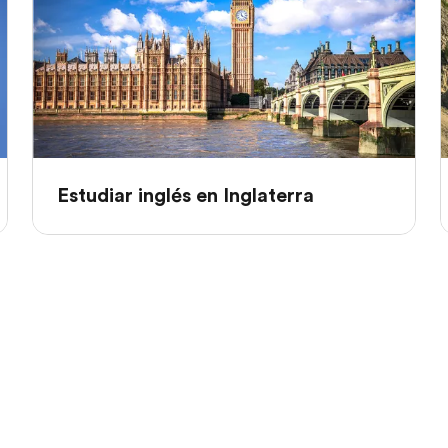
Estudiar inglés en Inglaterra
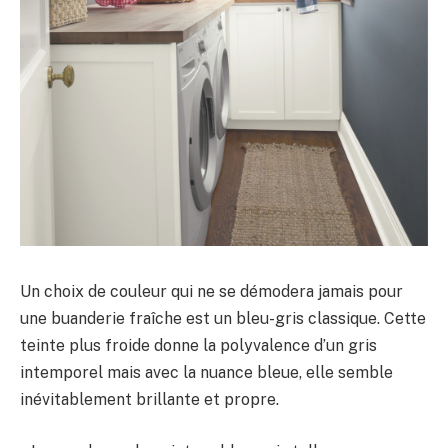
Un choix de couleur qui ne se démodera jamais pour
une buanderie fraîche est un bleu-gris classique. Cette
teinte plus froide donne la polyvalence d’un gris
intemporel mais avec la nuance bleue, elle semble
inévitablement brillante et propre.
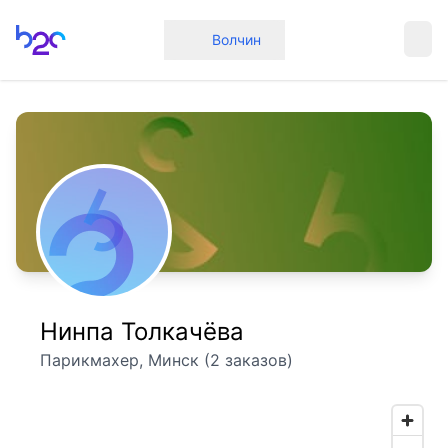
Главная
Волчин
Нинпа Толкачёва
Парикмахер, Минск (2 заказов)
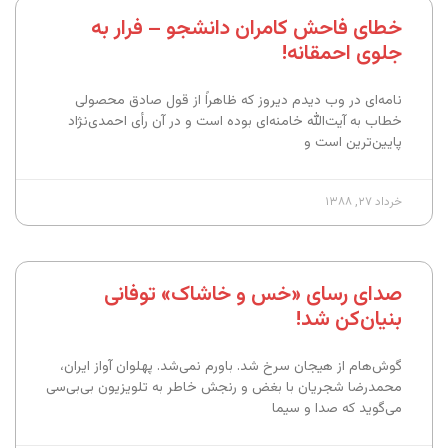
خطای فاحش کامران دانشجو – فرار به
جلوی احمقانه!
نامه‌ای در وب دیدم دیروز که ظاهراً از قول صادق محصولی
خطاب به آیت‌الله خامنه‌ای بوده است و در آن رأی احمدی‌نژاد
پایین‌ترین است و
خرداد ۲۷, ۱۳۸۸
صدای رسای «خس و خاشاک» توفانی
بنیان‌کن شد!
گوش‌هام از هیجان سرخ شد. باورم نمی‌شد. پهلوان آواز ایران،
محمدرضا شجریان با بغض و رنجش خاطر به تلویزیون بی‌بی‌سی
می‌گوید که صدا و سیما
#####
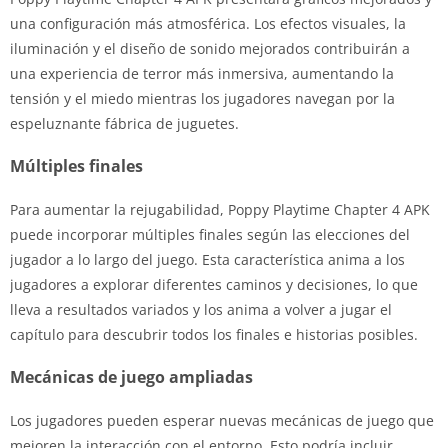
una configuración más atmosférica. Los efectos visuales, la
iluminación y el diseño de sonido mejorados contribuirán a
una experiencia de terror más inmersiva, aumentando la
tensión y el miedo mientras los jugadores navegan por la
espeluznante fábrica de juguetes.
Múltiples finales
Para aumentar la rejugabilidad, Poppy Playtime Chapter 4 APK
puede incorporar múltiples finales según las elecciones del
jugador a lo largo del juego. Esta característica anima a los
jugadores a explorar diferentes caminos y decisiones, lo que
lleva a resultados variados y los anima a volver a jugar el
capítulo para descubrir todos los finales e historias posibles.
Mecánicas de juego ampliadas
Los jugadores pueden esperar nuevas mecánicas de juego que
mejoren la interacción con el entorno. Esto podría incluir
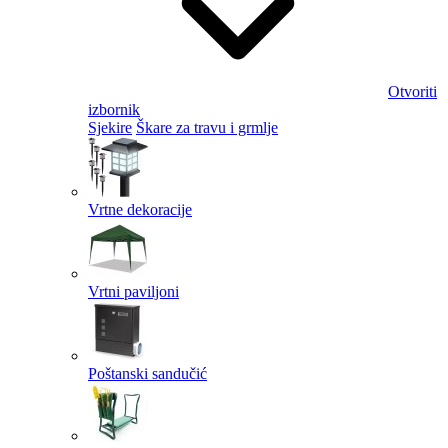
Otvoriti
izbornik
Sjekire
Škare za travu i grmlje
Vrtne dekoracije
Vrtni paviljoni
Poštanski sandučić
#####
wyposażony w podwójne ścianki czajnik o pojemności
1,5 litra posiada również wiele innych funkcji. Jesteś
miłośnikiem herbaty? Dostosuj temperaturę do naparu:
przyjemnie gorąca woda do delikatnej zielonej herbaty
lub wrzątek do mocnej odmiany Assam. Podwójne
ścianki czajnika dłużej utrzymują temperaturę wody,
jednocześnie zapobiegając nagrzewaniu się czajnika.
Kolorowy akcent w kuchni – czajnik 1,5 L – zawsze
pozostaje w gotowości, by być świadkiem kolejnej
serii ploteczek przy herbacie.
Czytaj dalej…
#####
Look above for the line with "Нинпа Толкачёва" and the line with "می‌گوید که صدا و سیما". Give again exactly those two lines and all lines between them, pictures excluded.

Нинпа Толкачёва
Парикмахер, Минск (2 заказов)
خطای فاحش کامران دانشجو – فرار به
جلوی احمقانه!
نامه‌ای در وب دیدم دیروز که ظاهراً از قول صادق محصولی
خطاب به آیت‌الله خامنه‌ای بوده است و در آن رأی احمدی‌نژاد
پایین‌ترین است و
خرداد ۲۷, ۱۳۸۸
صدای رسای «خس و خاشاک» توفانی
بنیان‌کن شد!
گوش‌هام از هیجان سرخ شد. باورم نمی‌شد. پهلوان آواز ایران،
محمدرضا شجریان با بغض و رنجش خاطر به تلویزیون بی‌بی‌سی
می‌گوید که صدا و سیما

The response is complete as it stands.